• _BRIEF_: Rewrite the rows below, changing every "locality" to "site" and leaving everything else as it is.

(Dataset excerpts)

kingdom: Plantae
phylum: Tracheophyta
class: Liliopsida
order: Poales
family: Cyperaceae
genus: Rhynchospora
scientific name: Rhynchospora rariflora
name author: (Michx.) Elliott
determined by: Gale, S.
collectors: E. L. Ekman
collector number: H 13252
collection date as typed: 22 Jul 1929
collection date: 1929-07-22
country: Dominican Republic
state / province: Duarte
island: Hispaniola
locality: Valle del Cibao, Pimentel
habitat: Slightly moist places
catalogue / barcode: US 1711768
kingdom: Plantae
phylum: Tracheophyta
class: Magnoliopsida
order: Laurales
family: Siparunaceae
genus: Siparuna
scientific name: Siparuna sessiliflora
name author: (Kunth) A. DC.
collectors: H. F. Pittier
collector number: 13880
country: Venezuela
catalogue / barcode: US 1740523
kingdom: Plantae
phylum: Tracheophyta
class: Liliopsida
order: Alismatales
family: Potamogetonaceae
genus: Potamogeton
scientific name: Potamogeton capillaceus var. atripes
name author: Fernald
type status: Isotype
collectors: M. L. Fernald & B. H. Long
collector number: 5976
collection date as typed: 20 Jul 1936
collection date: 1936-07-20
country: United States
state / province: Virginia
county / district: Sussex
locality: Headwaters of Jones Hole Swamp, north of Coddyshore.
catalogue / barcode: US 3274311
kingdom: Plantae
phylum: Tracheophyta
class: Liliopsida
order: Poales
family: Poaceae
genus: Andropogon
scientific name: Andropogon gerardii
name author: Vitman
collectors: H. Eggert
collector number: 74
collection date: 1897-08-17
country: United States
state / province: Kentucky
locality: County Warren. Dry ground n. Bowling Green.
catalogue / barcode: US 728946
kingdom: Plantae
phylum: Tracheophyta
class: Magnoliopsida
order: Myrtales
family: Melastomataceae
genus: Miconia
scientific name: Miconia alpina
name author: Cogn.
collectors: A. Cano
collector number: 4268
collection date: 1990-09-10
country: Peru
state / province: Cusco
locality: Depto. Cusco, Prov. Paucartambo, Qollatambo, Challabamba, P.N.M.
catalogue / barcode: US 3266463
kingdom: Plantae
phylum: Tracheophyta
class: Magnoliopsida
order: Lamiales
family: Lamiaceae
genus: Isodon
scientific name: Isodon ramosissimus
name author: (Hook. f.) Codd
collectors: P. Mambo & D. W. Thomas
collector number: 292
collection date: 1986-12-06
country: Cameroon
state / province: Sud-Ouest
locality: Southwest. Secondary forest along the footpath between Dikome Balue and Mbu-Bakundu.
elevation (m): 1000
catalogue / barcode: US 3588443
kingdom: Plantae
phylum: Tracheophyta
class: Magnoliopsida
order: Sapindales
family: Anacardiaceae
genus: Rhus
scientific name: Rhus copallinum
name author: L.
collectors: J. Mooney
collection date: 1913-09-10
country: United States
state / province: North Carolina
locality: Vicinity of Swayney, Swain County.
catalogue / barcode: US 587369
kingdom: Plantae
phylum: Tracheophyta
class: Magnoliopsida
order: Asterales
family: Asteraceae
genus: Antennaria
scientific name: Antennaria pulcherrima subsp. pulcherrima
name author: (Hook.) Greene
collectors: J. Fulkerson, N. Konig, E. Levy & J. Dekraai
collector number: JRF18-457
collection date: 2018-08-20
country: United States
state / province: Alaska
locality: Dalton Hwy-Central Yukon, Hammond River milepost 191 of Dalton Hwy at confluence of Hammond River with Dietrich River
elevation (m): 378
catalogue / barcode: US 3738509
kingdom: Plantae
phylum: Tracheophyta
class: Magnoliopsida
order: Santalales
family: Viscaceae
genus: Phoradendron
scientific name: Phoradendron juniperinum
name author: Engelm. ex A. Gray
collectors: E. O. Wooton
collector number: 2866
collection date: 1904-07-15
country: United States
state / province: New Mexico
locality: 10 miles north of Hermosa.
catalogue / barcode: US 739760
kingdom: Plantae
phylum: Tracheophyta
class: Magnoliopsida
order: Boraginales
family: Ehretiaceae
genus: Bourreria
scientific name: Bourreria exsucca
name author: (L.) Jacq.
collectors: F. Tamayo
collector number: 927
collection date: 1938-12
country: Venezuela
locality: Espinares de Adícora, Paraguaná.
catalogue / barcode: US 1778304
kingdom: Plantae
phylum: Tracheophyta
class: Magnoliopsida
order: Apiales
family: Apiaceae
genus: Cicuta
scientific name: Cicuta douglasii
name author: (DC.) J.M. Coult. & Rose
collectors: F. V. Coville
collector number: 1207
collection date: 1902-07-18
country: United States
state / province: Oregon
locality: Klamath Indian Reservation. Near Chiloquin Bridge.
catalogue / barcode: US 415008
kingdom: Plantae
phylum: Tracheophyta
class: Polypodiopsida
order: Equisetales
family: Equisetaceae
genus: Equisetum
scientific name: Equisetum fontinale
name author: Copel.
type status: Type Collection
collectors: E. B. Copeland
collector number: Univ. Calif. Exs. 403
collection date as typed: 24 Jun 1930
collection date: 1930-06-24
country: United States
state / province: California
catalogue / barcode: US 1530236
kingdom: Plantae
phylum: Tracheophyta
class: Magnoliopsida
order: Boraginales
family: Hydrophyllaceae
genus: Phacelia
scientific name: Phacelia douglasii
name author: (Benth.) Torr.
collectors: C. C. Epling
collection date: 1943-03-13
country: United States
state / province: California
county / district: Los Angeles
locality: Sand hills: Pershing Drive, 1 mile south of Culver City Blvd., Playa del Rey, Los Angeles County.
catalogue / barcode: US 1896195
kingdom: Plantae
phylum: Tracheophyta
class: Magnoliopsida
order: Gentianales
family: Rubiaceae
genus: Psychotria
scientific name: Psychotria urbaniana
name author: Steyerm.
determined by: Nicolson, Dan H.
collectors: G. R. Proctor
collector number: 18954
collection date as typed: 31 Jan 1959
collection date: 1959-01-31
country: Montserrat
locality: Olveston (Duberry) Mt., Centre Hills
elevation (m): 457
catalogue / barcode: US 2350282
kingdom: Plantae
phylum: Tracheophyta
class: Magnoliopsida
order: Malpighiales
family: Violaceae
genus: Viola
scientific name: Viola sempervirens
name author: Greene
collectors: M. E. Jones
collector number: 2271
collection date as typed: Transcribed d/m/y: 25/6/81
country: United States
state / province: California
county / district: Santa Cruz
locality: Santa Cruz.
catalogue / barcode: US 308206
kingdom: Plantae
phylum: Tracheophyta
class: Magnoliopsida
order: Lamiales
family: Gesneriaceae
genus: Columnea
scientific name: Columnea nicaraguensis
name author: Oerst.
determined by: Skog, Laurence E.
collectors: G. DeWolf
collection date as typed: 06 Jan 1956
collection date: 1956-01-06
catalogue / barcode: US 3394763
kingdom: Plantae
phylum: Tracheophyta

• _EXERCISE RESULT_:
kingdom: Plantae
phylum: Tracheophyta
class: Liliopsida
order: Poales
family: Cyperaceae
genus: Rhynchospora
scientific name: Rhynchospora rariflora
name author: (Michx.) Elliott
determined by: Gale, S.
collectors: E. L. Ekman
collector number: H 13252
collection date as typed: 22 Jul 1929
collection date: 1929-07-22
country: Dominican Republic
state / province: Duarte
island: Hispaniola
site: Valle del Cibao, Pimentel
habitat: Slightly moist places
catalogue / barcode: US 1711768
kingdom: Plantae
phylum: Tracheophyta
class: Magnoliopsida
order: Laurales
family: Siparunaceae
genus: Siparuna
scientific name: Siparuna sessiliflora
name author: (Kunth) A. DC.
collectors: H. F. Pittier
collector number: 13880
country: Venezuela
catalogue / barcode: US 1740523
kingdom: Plantae
phylum: Tracheophyta
class: Liliopsida
order: Alismatales
family: Potamogetonaceae
genus: Potamogeton
scientific name: Potamogeton capillaceus var. atripes
name author: Fernald
type status: Isotype
collectors: M. L. Fernald & B. H. Long
collector number: 5976
collection date as typed: 20 Jul 1936
collection date: 1936-07-20
country: United States
state / province: Virginia
county / district: Sussex
site: Headwaters of Jones Hole Swamp, north of Coddyshore.
catalogue / barcode: US 3274311
kingdom: Plantae
phylum: Tracheophyta
class: Liliopsida
order: Poales
family: Poaceae
genus: Andropogon
scientific name: Andropogon gerardii
name author: Vitman
collectors: H. Eggert
collector number: 74
collection date: 1897-08-17
country: United States
state / province: Kentucky
site: County Warren. Dry ground n. Bowling Green.
catalogue / barcode: US 728946
kingdom: Plantae
phylum: Tracheophyta
class: Magnoliopsida
order: Myrtales
family: Melastomataceae
genus: Miconia
scientific name: Miconia alpina
name author: Cogn.
collectors: A. Cano
collector number: 4268
collection date: 1990-09-10
country: Peru
state / province: Cusco
site: Depto. Cusco, Prov. Paucartambo, Qollatambo, Challabamba, P.N.M.
catalogue / barcode: US 3266463
kingdom: Plantae
phylum: Tracheophyta
class: Magnoliopsida
order: Lamiales
family: Lamiaceae
genus: Isodon
scientific name: Isodon ramosissimus
name author: (Hook. f.) Codd
collectors: P. Mambo & D. W. Thomas
collector number: 292
collection date: 1986-12-06
country: Cameroon
state / province: Sud-Ouest
site: Southwest. Secondary forest along the footpath between Dikome Balue and Mbu-Bakundu.
elevation (m): 1000
catalogue / barcode: US 3588443
kingdom: Plantae
phylum: Tracheophyta
class: Magnoliopsida
order: Sapindales
family: Anacardiaceae
genus: Rhus
scientific name: Rhus copallinum
name author: L.
collectors: J. Mooney
collection date: 1913-09-10
country: United States
state / province: North Carolina
site: Vicinity of Swayney, Swain County.
catalogue / barcode: US 587369
kingdom: Plantae
phylum: Tracheophyta
class: Magnoliopsida
order: Asterales
family: Asteraceae
genus: Antennaria
scientific name: Antennaria pulcherrima subsp. pulcherrima
name author: (Hook.) Greene
collectors: J. Fulkerson, N. Konig, E. Levy & J. Dekraai
collector number: JRF18-457
collection date: 2018-08-20
country: United States
state / province: Alaska
site: Dalton Hwy-Central Yukon, Hammond River milepost 191 of Dalton Hwy at confluence of Hammond River with Dietrich River
elevation (m): 378
catalogue / barcode: US 3738509
kingdom: Plantae
phylum: Tracheophyta
class: Magnoliopsida
order: Santalales
family: Viscaceae
genus: Phoradendron
scientific name: Phoradendron juniperinum
name author: Engelm. ex A. Gray
collectors: E. O. Wooton
collector number: 2866
collection date: 1904-07-15
country: United States
state / province: New Mexico
site: 10 miles north of Hermosa.
catalogue / barcode: US 739760
kingdom: Plantae
phylum: Tracheophyta
class: Magnoliopsida
order: Boraginales
family: Ehretiaceae
genus: Bourreria
scientific name: Bourreria exsucca
name author: (L.) Jacq.
collectors: F. Tamayo
collector number: 927
collection date: 1938-12
country: Venezuela
site: Espinares de Adícora, Paraguaná.
catalogue / barcode: US 1778304
kingdom: Plantae
phylum: Tracheophyta
class: Magnoliopsida
order: Apiales
family: Apiaceae
genus: Cicuta
scientific name: Cicuta douglasii
name author: (DC.) J.M. Coult. & Rose
collectors: F. V. Coville
collector number: 1207
collection date: 1902-07-18
country: United States
state / province: Oregon
site: Klamath Indian Reservation. Near Chiloquin Bridge.
catalogue / barcode: US 415008
kingdom: Plantae
phylum: Tracheophyta
class: Polypodiopsida
order: Equisetales
family: Equisetaceae
genus: Equisetum
scientific name: Equisetum fontinale
name author: Copel.
type status: Type Collection
collectors: E. B. Copeland
collector number: Univ. Calif. Exs. 403
collection date as typed: 24 Jun 1930
collection date: 1930-06-24
country: United States
state / province: California
catalogue / barcode: US 1530236
kingdom: Plantae
phylum: Tracheophyta
class: Magnoliopsida
order: Boraginales
family: Hydrophyllaceae
genus: Phacelia
scientific name: Phacelia douglasii
name author: (Benth.) Torr.
collectors: C. C. Epling
collection date: 1943-03-13
country: United States
state / province: California
county / district: Los Angeles
site: Sand hills: Pershing Drive, 1 mile south of Culver City Blvd., Playa del Rey, Los Angeles County.
catalogue / barcode: US 1896195
kingdom: Plantae
phylum: Tracheophyta
class: Magnoliopsida
order: Gentianales
family: Rubiaceae
genus: Psychotria
scientific name: Psychotria urbaniana
name author: Steyerm.
determined by: Nicolson, Dan H.
collectors: G. R. Proctor
collector number: 18954
collection date as typed: 31 Jan 1959
collection date: 1959-01-31
country: Montserrat
site: Olveston (Duberry) Mt., Centre Hills
elevation (m): 457
catalogue / barcode: US 2350282
kingdom: Plantae
phylum: Tracheophyta
class: Magnoliopsida
order: Malpighiales
family: Violaceae
genus: Viola
scientific name: Viola sempervirens
name author: Greene
collectors: M. E. Jones
collector number: 2271
collection date as typed: Transcribed d/m/y: 25/6/81
country: United States
state / province: California
county / district: Santa Cruz
site: Santa Cruz.
catalogue / barcode: US 308206
kingdom: Plantae
phylum: Tracheophyta
class: Magnoliopsida
order: Lamiales
family: Gesneriaceae
genus: Columnea
scientific name: Columnea nicaraguensis
name author: Oerst.
determined by: Skog, Laurence E.
collectors: G. DeWolf
collection date as typed: 06 Jan 1956
collection date: 1956-01-06
catalogue / barcode: US 3394763
kingdom: Plantae
phylum: Tracheophyta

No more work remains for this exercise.